NORTH KOREA: The People’s Paradise, by Tariq Zaidi
A woman pokes her head out from a hidden room at the Kumgangsan Hotel — a place known for hosting reunions between families from North and South Korea — disrupting the sweeping autumnal landscape painted on the wall.
The image, reproduced by Tariq Zaidi in NORTH KOREA: The People’s Paradise (Kehrer Verlag, 176 pp., $50), offers a metaphor for a country shrouded in secrecy. North Korea’s daily existence has been largely shielded from Western eyes; the state has halted nearly all tourism since it closed its borders early in the Covid-19 pandemic.
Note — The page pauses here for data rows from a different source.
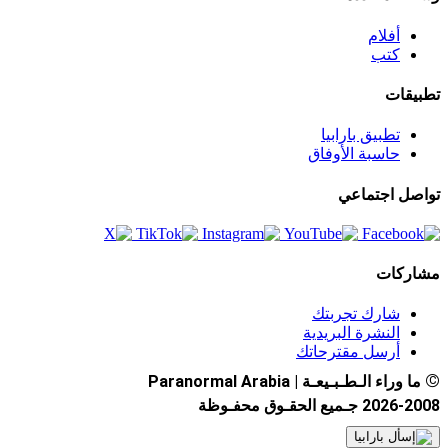
أفلام
كتب
تطبيقات
تطبيق بارابيا
حاسبة الأوفاق
تواصل اجتماعي
مشاركات
شارك تجربتك
النشرة البريدية
أرسل مقترحاتك
©
ما وراء الـطـبـيعـة | Paranormal Arabia
2026-2008 جـميع الحقـوق محفـوظة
Those who are granted entry are subject to extreme surveillance.
Zaidi, a self-taught photographer whose previous collection intimately documented the influence of gangs on life in El Salvador, was allowed rare access into North Korea under rigid conditions that included inflexible itineraries, final photo approval and the constant presence of state chaperones. Nevertheless, his images still manage to capture small, revelatory glimpses of daily life: a female traffic warden fiercely surveying the streets of Pyongyang in a crisp white uniform; a young girl perched at a weathered piano, studying crinkled pages of sheet music; several men casually sharing a picnic lunch on a rocky riverbank.
Throughout, Zaidi captures the omnipresence of the North Korean state. Order, discipline and juche — the state’s ideology of self-reliance — are emphasized in vibrant murals. The figures of Kim Il-sung and Kim Jong-il, the grandfather and father of the country’s supreme leader, Kim Jong-un, loom over classrooms, train cars and public squares, where the pavement is marked with foot placements to ensure perfect formation during processions.
Yet even within this imposed synchronicity and order, Zaidi’s lens offers evidence of deviation: a military man hiding a cigarette behind his back at the beach, a stiff knee disrupting the symmetry of a collective performance. These are tokens of imperfection, humanity made palpable. Here, too, each person is a small nation unto themselves.